2. Run the Django Server

Activate your virtual environment (if not already active):

source venv/bin/activate         # macOS/Linux
.\venv\Scripts\activate          # Windows

Install dependencies (if you haven't):

cd backend  # if you are not inside  /backend already.
pip3 install -r requirements.txt

Navigate to your Django project folder (e.g., cd backend) and run the server on port 8001:

python manage.py runserver 8001

You should see:

Starting development server at http://127.0.0.1:8001/

Test the Endpoint with Postman (or Insomnia/Paw)
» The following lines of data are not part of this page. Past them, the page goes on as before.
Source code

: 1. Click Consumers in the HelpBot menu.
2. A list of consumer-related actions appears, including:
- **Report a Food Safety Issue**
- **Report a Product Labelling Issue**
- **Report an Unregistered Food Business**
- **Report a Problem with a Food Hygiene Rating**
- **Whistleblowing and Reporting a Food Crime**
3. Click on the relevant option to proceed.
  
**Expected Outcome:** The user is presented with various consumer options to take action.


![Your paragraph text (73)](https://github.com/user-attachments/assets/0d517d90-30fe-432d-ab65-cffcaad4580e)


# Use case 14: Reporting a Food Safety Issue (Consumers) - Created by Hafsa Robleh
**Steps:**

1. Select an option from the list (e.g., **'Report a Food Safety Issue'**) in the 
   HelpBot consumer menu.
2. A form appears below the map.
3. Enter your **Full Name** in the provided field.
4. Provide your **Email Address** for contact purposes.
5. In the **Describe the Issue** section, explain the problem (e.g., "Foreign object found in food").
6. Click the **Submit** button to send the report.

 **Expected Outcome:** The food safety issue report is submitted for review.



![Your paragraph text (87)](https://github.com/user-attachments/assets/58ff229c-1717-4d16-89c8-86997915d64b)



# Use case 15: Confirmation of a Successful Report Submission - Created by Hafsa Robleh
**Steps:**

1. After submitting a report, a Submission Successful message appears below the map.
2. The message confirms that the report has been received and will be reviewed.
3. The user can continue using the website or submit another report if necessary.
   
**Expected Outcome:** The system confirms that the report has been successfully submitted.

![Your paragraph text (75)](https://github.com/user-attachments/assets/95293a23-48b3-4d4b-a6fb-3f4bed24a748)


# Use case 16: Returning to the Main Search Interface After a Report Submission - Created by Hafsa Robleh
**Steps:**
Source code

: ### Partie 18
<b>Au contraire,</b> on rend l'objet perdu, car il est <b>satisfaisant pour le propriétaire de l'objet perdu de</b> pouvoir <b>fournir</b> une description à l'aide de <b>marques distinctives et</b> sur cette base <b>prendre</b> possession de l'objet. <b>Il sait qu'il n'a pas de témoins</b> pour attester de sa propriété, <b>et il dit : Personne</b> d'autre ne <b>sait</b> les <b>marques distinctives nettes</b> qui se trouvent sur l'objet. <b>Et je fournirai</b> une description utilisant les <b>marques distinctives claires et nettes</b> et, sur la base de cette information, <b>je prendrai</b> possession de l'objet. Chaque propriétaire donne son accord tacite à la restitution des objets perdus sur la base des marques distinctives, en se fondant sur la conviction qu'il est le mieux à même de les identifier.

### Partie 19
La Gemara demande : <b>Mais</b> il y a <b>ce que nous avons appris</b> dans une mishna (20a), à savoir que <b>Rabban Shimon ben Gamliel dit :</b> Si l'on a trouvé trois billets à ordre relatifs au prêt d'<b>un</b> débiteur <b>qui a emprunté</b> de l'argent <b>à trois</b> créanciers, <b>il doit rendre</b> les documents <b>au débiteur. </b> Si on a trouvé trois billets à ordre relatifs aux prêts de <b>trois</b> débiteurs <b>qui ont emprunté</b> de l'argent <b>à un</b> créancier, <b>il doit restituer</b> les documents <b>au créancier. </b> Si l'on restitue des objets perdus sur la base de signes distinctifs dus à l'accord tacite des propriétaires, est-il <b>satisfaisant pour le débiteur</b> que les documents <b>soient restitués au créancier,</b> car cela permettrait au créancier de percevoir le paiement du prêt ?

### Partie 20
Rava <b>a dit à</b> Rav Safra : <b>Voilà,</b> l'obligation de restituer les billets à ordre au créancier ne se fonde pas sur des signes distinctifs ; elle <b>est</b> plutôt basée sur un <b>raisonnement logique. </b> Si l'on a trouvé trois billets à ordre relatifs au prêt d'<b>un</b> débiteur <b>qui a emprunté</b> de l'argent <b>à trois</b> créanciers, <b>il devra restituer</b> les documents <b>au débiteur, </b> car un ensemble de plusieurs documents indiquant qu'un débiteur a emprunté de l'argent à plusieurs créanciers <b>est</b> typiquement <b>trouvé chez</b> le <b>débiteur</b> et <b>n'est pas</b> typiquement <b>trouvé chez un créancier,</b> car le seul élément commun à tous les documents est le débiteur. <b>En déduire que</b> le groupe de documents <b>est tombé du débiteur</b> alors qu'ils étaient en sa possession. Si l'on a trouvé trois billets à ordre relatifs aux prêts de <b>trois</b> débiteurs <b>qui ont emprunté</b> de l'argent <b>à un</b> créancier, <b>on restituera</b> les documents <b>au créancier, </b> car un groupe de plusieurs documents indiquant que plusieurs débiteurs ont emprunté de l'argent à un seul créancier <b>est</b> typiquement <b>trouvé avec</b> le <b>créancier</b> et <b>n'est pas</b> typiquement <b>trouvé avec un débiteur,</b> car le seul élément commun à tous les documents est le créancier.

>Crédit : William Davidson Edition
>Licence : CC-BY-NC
Install a REST client like Postman (if you haven’t already).

Create a new GET request.

Enter the endpoint, for example:

http://127.0.0.1:8001/hello/?name=Bob

Send the request. You should see a JSON response:

{
  "message": "Hello, Bob!"
}

Congratulations! you wrote your first own API.


Pushing Your First Change

  1. Stage and commit:
    git add .
    git commit -m "Your descriptive commit message"
  2. Push to your forked repo (main branch by default):
    git push origin main
    

Running Tests (Optional)

Django Tests

cd backend
python manage.py test

Docker

docker compose ps

Note: This command displays the status of the containers, including whether they are running, their assigned ports, and their names, as defined in the docker-compose.yaml file. If you have set up a MongoDB server using Docker and connected it to your Django application, you can use this command to verify that the MongoDB container is running properly.


Frontend Setup

The frontend setup instructions are located in the frontend directory. You don't need to set up the frontend until later parts of the course, but feel free to try it earlier and play around.

Head over to the frontend README to check it out: Frontend README

Further Reading


Important Note on settings.py:

  • You should commit settings.py so the Django configuration is shared.
  • However, never commit secrets (API keys, passwords) directly. Use environment variables or .env files (excluded via .gitignore).